Trump and his administration had seemed impervious to the mounting concerns and the negative outcomes in business, and financial markets’ recent reactions. But, possibly due to the growing political threats at home from the frequency of guilty pleas entered recently from some of his previously closest advisors, and the mounting economic costs to America, Trump seemed to have cracked under the mounting pressure and called a 90 day truce from any further efforts to punish China into submission, through the continued escalation in the trade war.  

China for its part has made general promises to ‘open’ its economy to greater foreign participation under vague terms and timelines. In essence, nothing much has been resolved except a temporary truce has been called with mutual assurances of ‘continued dialogues’ between the two countries.    

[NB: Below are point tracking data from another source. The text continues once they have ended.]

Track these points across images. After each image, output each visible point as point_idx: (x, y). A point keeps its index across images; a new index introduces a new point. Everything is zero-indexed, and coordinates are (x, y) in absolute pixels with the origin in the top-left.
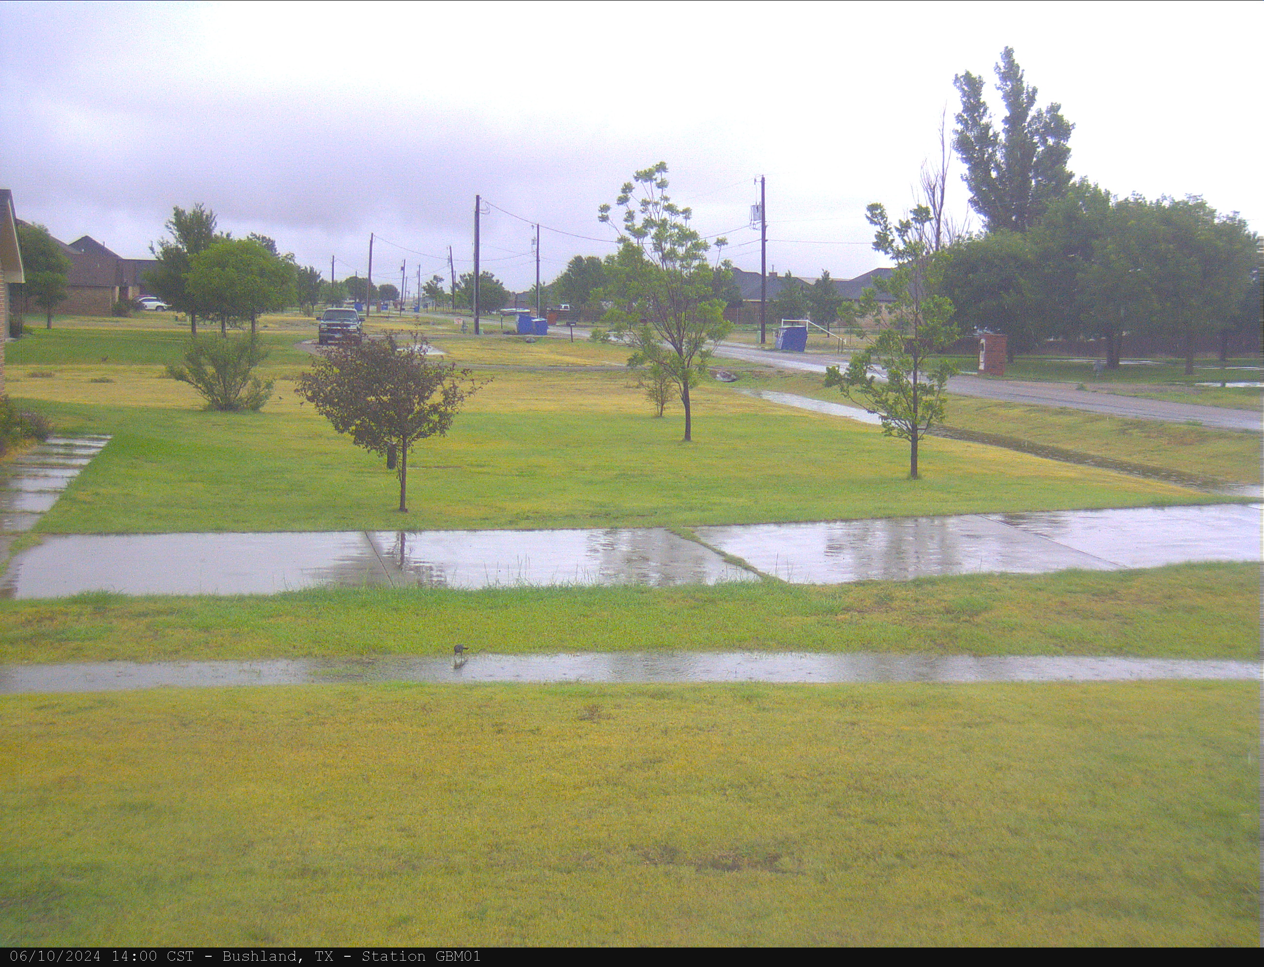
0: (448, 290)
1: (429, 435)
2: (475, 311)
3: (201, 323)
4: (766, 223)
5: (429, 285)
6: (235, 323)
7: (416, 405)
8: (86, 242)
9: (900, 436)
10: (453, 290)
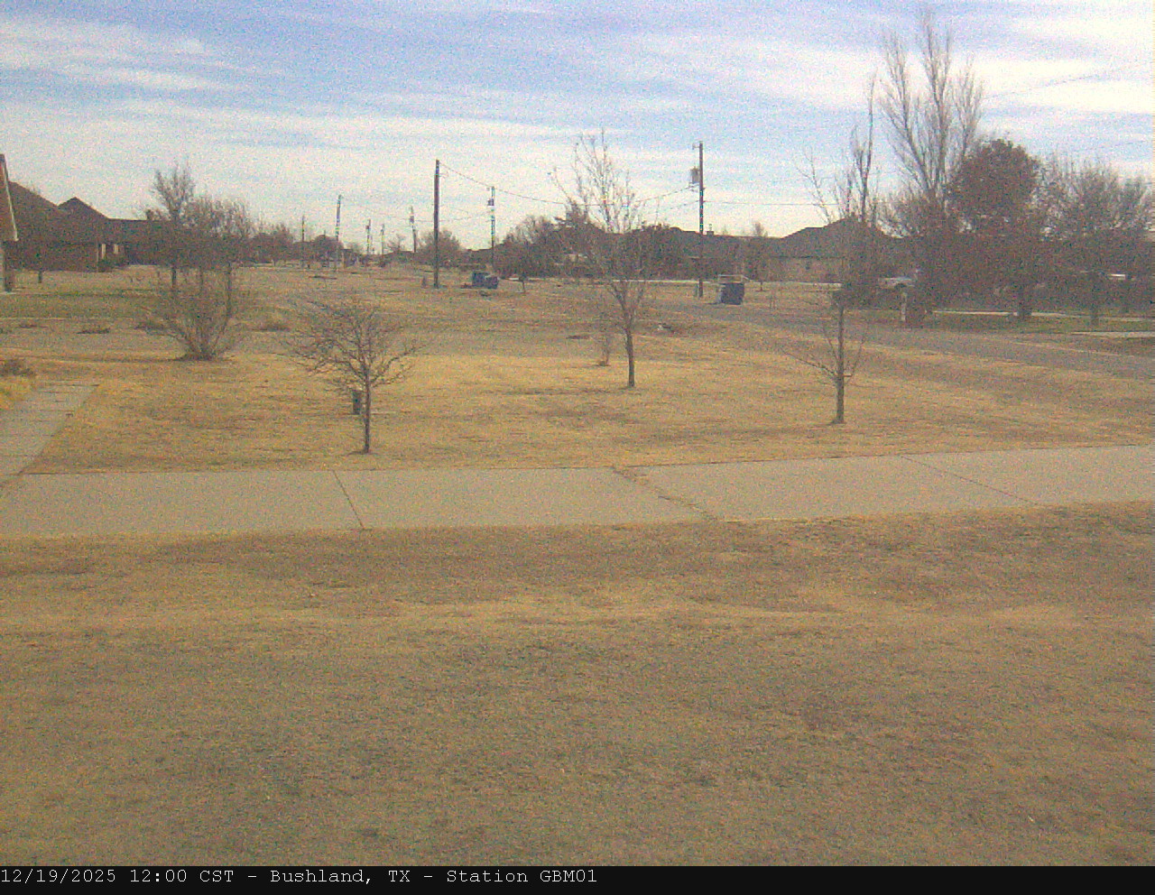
2: (433, 267)
4: (704, 186)
5: (392, 244)
8: (75, 201)
9: (827, 383)
10: (415, 244)
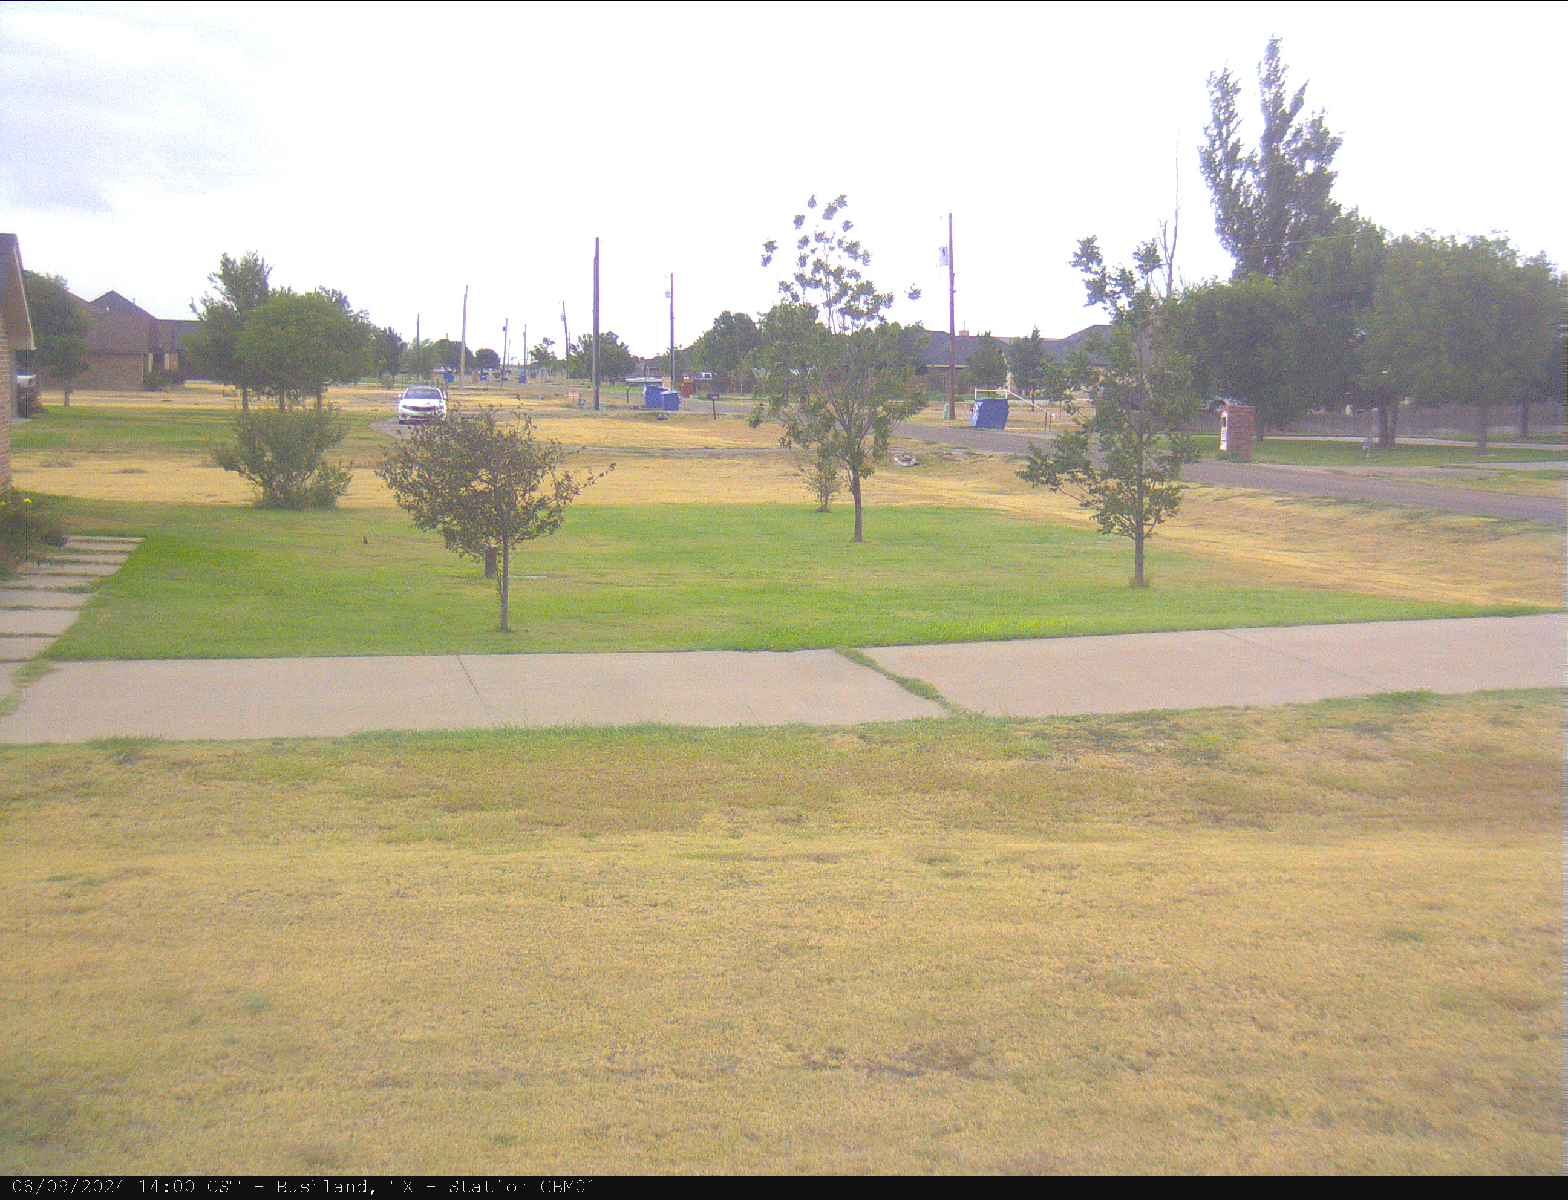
0: (560, 354)
1: (535, 536)
2: (594, 381)
3: (255, 398)
5: (538, 350)
6: (296, 397)
7: (520, 498)
8: (112, 298)
9: (1122, 535)
10: (568, 354)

In the background to all of these forefront contentious issues, there are the serious problems of migrants and refugees fleeing wars, famines, and abusive regimes and gangs at home; and the ongoing unsuccessful attempts to denuclearize North Korea, and the decades long accusations against Iran, for which America (Trump included) seem to have a particular distaste, while finding the equally distasteful (re: the totalitarian, ultra-autocratic human-rights abuses) of Saudi Arabia, quite palatable. This is not to mention the openly abusive regimes of China and Russia, which America views as competitive ‘frenemies’, but downright respectable to deal with.

These biased and contradictory political policies based on skewed ‘national interest’ create the additional possibilities of further conflicts, which could escalate into additional violence and war. At the Summit, no progress was made towards the resolution of any of these festering problems and growing threats.

The increasing influence of far-right leaning, and/or totalitarian and authoritarian leaders like Donald Trump in the U.S., Vladimir Putin in Russia, Xi Jinping in China, Recep Tayyip Erdogan in Turkey, Rodrigo Duterte in the Philippines, Viktor Orban in Hungary, Matteo Salvini in Italy, and the recently elected Jair Bolsonaro in Brazil, are a growing threat to post WWII World Order, and the myriad progressive institutions established thereafter, under the leadership of one of America’s most iconic progressive, Democrat President, Franklin D. Roosevelt.

As the world leaders met at the 2018 G-20 Summit in Argentina, there was little hope much would be settled, resolved, or stabilized, as some of the key players, like Trump, Putin, Erdogan, Salvini, Prince MbS, and perhaps even China’s Xi Jinping, have an agenda which does not include the restoration of the previous forms of cooperative status-quo. But they, with Trump as the poster boy of the new unapologetic mantra of ‘national interest’ over global cooperation, are leading the world towards a more fractious, conflicted, and unstable World Order.